# [Exercise directions]
Which lines below contain "left"? Copy every one of them.

-- Extracted information follows --

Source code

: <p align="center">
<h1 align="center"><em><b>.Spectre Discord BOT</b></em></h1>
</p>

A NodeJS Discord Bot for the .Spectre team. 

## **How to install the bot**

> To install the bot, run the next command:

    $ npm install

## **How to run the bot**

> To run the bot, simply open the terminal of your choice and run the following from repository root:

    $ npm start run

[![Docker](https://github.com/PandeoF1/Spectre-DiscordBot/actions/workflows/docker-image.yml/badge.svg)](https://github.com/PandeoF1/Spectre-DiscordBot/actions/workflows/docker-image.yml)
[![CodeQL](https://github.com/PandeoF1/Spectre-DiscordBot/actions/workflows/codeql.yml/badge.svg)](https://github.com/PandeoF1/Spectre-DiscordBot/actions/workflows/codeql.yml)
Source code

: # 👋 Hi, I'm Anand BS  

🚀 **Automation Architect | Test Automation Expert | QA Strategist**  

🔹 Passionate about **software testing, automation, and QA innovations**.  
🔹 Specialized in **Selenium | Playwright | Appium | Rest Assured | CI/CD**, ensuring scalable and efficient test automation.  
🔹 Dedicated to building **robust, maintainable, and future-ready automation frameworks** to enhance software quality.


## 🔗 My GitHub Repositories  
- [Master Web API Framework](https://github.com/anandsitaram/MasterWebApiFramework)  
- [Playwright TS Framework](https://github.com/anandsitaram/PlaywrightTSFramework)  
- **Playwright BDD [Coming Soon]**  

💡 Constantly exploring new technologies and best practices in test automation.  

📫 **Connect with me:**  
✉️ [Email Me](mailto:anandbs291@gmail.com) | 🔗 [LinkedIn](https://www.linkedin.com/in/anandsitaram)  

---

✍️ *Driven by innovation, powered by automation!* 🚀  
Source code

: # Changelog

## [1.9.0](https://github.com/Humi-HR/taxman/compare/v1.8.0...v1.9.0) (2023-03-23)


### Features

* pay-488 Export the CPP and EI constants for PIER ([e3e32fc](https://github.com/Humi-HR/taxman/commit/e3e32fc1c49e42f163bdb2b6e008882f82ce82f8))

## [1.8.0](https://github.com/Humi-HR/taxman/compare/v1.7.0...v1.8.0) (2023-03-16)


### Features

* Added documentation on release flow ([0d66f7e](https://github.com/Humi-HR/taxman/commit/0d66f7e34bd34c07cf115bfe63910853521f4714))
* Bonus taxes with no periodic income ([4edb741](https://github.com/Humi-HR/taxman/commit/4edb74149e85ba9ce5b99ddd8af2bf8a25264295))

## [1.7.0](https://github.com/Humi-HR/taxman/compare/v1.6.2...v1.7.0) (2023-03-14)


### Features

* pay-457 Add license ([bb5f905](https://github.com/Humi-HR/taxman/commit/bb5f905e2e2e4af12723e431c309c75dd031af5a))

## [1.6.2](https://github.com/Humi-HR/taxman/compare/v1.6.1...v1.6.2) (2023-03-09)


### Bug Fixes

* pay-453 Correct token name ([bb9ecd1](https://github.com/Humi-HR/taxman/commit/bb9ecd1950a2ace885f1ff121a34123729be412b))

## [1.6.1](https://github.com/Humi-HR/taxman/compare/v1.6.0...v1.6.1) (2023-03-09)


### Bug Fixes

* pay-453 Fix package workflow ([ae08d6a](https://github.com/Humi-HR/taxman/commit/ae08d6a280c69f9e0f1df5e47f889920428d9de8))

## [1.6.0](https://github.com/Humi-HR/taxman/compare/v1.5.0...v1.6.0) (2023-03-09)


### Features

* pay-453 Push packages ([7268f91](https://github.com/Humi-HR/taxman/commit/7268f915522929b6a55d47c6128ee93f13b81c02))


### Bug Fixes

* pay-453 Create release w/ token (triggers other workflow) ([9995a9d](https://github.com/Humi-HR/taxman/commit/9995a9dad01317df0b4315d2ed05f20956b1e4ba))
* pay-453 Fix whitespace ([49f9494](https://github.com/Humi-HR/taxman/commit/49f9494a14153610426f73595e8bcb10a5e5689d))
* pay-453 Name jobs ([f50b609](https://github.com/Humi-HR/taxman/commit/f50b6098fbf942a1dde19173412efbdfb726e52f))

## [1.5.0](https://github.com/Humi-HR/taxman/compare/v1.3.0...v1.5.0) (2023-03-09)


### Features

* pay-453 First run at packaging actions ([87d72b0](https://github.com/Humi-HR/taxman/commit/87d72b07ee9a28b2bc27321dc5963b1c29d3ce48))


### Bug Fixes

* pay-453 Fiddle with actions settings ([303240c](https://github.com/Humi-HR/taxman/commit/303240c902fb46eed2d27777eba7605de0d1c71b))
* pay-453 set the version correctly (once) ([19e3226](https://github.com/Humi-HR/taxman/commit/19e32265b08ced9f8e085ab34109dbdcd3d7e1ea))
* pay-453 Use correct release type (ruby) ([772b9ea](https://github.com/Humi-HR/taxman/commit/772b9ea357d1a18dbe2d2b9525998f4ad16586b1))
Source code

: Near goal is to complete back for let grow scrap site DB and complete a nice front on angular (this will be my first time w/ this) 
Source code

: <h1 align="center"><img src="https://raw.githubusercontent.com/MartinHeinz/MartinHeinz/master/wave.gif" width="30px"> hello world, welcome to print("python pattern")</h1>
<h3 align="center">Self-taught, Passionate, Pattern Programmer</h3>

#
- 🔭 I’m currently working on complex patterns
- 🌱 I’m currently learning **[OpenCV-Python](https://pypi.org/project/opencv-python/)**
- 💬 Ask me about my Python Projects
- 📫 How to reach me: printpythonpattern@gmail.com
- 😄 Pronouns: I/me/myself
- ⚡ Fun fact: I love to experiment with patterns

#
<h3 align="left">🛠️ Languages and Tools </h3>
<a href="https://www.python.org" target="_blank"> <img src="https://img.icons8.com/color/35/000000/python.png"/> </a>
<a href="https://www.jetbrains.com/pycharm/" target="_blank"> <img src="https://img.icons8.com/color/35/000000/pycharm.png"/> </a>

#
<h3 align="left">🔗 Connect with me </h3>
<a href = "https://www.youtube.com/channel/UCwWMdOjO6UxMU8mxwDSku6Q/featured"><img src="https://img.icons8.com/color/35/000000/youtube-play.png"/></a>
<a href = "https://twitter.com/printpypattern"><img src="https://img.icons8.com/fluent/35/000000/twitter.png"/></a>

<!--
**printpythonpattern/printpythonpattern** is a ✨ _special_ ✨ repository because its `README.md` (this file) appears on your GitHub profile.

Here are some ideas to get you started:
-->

-- Extracted information concluded --

# [Solved problem]
<h3 align="left">🛠️ Languages and Tools </h3>
<h3 align="left">🔗 Connect with me </h3>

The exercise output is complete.